Problems to work on:
1/ In the passage on outlier payments for inpatient rehabilitation facilities (IRFs), rewrite the paragraph beginning "For the FY 2026 proposed rule" as a short bulleted list that keeps its main facts.
2/ Continue the passage on outlier payments for inpatient rehabilitation facilities from the end of its last sentence.

Passage:
-.-.-

For the FY 2026 proposed rule, we used preliminary FY 2024 IRF claims data and based on that preliminary analysis, we estimated that IRF outlier payments as a percentage of total estimated IRF payments would be 2.4 percent in FY 2025. Thus, we are adjusting the outlier threshold amount in this final rule from $12,043 in FY 2025 to $10,062 in FY 2026 to maintain total estimated outlier payments equal to 3 percent of total estimated payments in FY 2026. The estimated change in total IRF payments for FY 2026, therefore, includes an approximate 0.6 percentage point increase in payments because the estimated outlier portion of total payments is estimated to increase from approximately 2.4 percent to 3.0 percent. The impact of this update to the outlier threshold amount (as shown in column 4 of Table 14) is to increase estimated overall payments to IRFs by 0.6 percentage point.

-.-.-

(Structured pose outputs)
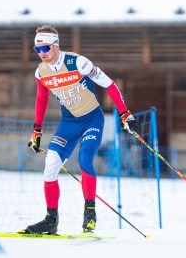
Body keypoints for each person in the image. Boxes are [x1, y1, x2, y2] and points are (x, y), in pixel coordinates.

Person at [21, 25, 140, 234]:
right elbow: (41, 99)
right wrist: (37, 131)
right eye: (37, 50)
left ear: (56, 45)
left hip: (92, 119)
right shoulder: (41, 72)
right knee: (50, 166)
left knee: (85, 159)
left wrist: (125, 114)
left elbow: (110, 85)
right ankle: (51, 220)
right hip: (68, 123)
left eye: (45, 48)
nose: (42, 54)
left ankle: (90, 214)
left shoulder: (78, 62)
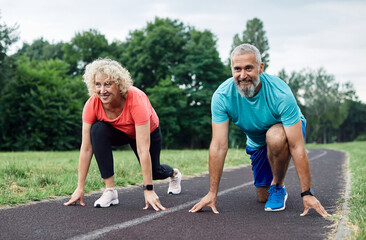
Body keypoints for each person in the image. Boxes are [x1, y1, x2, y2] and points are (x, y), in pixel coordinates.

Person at [189, 44, 330, 217]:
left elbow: (297, 147)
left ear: (260, 68)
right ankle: (275, 188)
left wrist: (306, 193)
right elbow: (218, 146)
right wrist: (212, 193)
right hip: (257, 141)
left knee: (275, 136)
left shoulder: (281, 94)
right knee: (263, 197)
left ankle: (278, 185)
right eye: (237, 69)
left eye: (249, 68)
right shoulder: (222, 96)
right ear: (231, 69)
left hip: (285, 130)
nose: (243, 75)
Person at [64, 58, 182, 211]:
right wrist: (80, 187)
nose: (102, 90)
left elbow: (142, 149)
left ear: (119, 84)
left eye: (108, 84)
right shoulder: (92, 104)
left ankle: (174, 174)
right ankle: (110, 191)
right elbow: (86, 148)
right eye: (97, 84)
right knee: (97, 129)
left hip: (147, 132)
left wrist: (149, 189)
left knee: (154, 172)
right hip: (119, 131)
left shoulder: (137, 100)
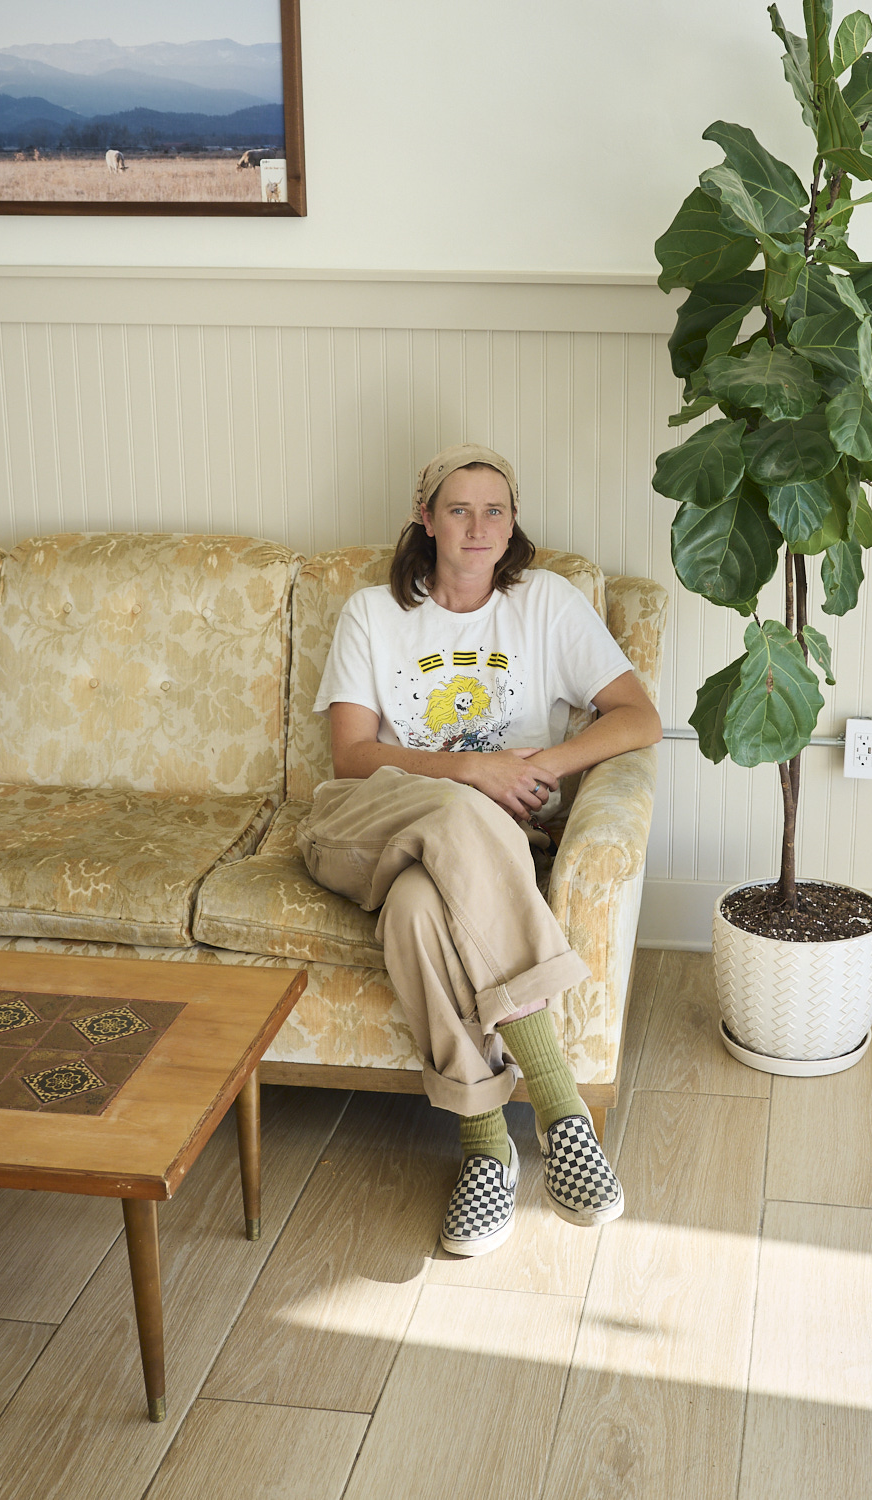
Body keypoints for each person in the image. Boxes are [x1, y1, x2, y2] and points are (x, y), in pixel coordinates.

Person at [296, 442, 661, 1256]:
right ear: (424, 520)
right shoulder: (372, 613)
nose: (478, 526)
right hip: (364, 823)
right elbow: (351, 757)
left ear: (512, 522)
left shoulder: (547, 605)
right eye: (458, 509)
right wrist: (469, 771)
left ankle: (486, 1148)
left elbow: (638, 717)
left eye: (495, 509)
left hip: (473, 854)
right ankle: (562, 1109)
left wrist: (534, 768)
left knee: (418, 915)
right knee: (457, 813)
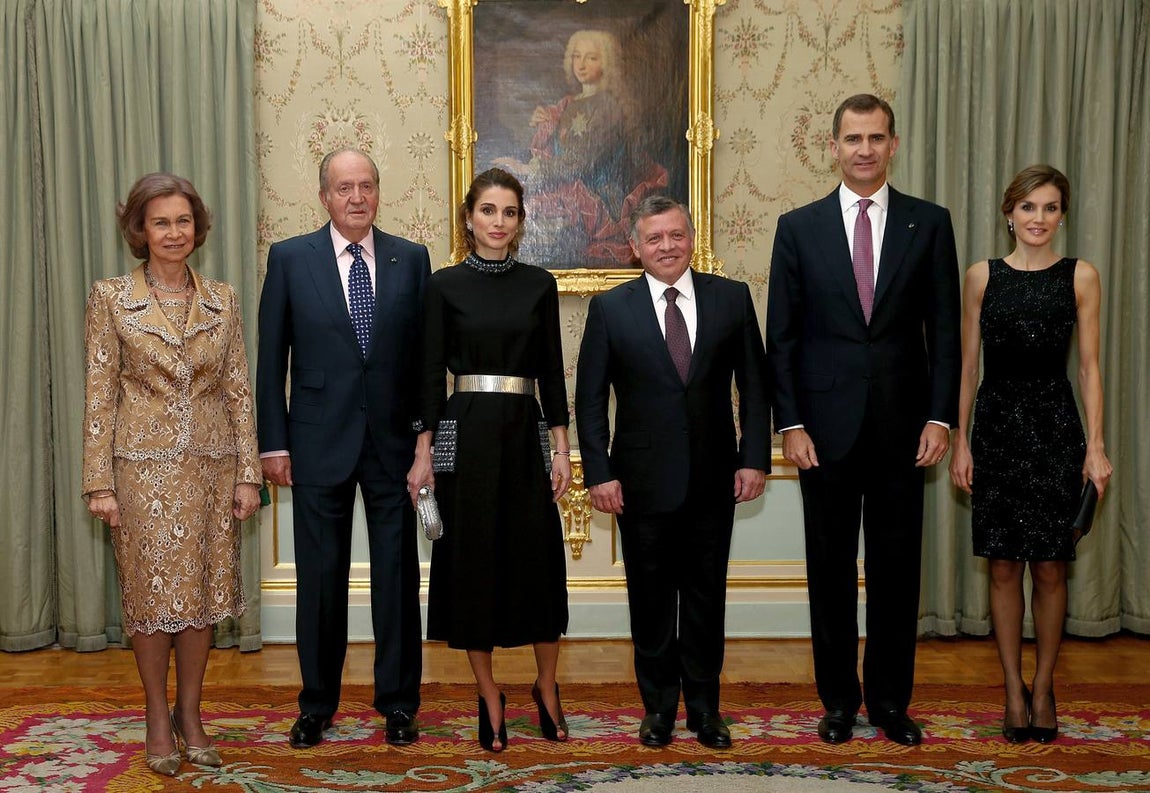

-.-.-

Answers by task:
1/
- For the FY 2026 proposed rule, preliminary FY 2024 IRF claims data put estimated IRF outlier payments at 2.4 percent of total estimated IRF payments in FY 2025.
- The final rule lowers the outlier threshold amount from $12,043 in FY 2025 to $10,062 in FY 2026. This keeps total estimated outlier payments equal to 3 percent of total estimated payments in FY 2026.
- The estimated outlier share of total payments rises from about 2.4 percent to 3.0 percent. This adds an estimated 0.6 percentage point to overall IRF payments, as shown in column 4 of Table 14.

2/
4. Impact of the Wage Index, Labor-Related Share, and Wage Index Cap
In column 5 of Table 14, we present the effects of the budget-neutral update of the wage index and labor-related share, taking into account the permanent 5-percent cap on wage index decreases when applicable. The changes to the wage index and the labor-related share are discussed together because the wage index is applied to the labor-related portion of payments, so the changes in the two have a combined effect on payments to providers. As discussed in section V.C. of this final rule, the FY 2026 labor-related share is 74.4 percent, which is the same as the labor-related share for FY 2025. In the aggregate, since these updates to the wage index and the labor-related share are applied in a budget-neutral manner as required under section 1886(j)(6) of the Act, we do not estimate that these updates will affect overall estimated payments to IRFs. However, we estimate that these changes will have distributional effects. For example, we estimate the largest increase in payments of 7.6 percent for rural IRFs in the Mountain region. We estimate the largest decrease in payments from the update to the wage index and labor-related share to be a 1.4 percent decrease for rural IRFs in the Middle Atlantic region.
5. Impact of the Update to the CMG Relative Weights and ALOS Values
In column 6 of Table 14, we present the effects of the budget-neutral update of the CMG relative weights and ALOS values. In the aggregate, we do not estimate that these updates will affect overall estimated payments of IRFs. However, we do expect these updates to have small distributional effects between 0.0 percent to 0.3 percent.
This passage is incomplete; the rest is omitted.